Setze den Textauszug über die Liebe Gottes aus muslimischer Sicht im Anschluss an seinen letzten Satz fort.

• **Textauszug zum Lesen**

• • • • •

Als Muslime müssen wir vielmehr immer wieder und auch deutlich herausstellen, dass die Liebe Gottes eben nicht bedingungslos ist – auch hier unterscheiden wir uns ganz wesentlich. Allenfalls der Schöpfungsakt Adams mag als Ausdruck einer bedingungslosen Liebe verstanden werden. Spätestens mit unserer irdischen Präsenz ist an unsere Existenz auch die Verpflichtung zur Verantwortung für die Schöpfung und für unsere Mitmenschen gebunden. Die Suche nach Gott kann nur über die Wahrung dieser Verantwortung gelingen. Der Koran beschreibt dieses besondere Verhältnis zwischen Mensch und Gott, nämlich Vertrauen und Verantwortung zum Wohle des Einzelnen wie der gesamten Menschheit, als Islam und definiert dieses Verhältnis als allein zulässige Religion – ohne damit eine religionspraktische Exklusivität zu beschreiben, was in der Hervorhebung Abrahams als Vorbild deutlich wird.

Als Muslime können wir aber nicht von einer bloßen Werkgerechtigkeit ausgehen, weil uns mit der islamischen Offenbarung deutliche Hinweise, eine Rechtleitung zugänglich ist.

Wir können diese Rechtleitung nicht auf dem Altar des modernistischen Zeitgeistes opfern, um über eine konstruierte Bedingungslosigkeit göttlicher Liebe jedes menschliche Handeln als gleichgewichtig zu deklarieren. Die von Ihnen gewählten Formulierungen bergen aber die Gefahr einer solchen missverständlichen Deutung.

• • • • •

• **Aufgeführte Zeilen**
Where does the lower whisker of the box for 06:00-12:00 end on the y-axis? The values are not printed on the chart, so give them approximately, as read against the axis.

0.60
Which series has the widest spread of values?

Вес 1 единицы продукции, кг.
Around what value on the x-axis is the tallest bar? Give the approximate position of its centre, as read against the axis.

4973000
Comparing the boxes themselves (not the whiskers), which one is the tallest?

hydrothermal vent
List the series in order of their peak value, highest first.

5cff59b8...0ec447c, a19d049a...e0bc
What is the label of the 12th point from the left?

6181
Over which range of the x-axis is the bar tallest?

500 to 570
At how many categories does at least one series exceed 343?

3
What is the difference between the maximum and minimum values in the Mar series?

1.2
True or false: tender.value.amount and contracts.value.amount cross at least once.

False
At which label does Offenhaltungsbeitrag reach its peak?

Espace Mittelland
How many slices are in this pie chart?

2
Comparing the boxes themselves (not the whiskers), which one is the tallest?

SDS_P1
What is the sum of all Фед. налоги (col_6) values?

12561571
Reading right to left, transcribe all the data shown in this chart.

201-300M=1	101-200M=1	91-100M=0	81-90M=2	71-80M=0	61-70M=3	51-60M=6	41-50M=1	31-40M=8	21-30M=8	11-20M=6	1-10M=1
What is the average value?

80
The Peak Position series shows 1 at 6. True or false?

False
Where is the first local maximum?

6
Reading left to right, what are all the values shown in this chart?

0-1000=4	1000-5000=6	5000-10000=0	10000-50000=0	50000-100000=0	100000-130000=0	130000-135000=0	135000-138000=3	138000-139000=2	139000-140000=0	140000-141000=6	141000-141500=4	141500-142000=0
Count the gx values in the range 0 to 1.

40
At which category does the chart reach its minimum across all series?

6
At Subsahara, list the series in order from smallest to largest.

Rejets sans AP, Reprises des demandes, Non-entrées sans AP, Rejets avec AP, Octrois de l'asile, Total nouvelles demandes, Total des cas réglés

• • • • •

• **Schriftliche Antwort**
Die Liebe Gottes ist nicht bedingungslos. Sie ist aber grenzenlos. Für uns ist nicht erfassbar oder vorhersehbar, wie das göttliche Urteil über unsere irdische Existenz dereinst ausfallen wird. Es spricht viel dafür, dass das Urteil keine buchhalterische Bilanz über Sünden und Tugenden sein wird. Ebenso spricht aber auch viel dafür, dass bloßes barmherziges Handeln ohne Annahme der Offenbarungen eben nicht ausreichen könnte.

Der Ausweg aus dieser Unwägbarkeit darf es aber nicht sein, die Voraussetzungen des Muslim-Sein zu simplifizieren. Die Unwägbarkeit müssen wir aushalten und durch die Verkündung der Offenbarungsbotschaften – in unserem Fall des Islam – deutlich machen, welcher irdische Weg unserer Überzeugung nach der geradere Weg ist. Ebenso müssen wir aber auch akzeptieren, dass es Menschen gibt, die sich bewusst gegen den Islam oder gegen den Gottesglauben entscheiden. Diese Entscheidung müssen wir akzeptieren und auch respektieren. Denn der freie Wille des Menschen ist sein höchstes Gut.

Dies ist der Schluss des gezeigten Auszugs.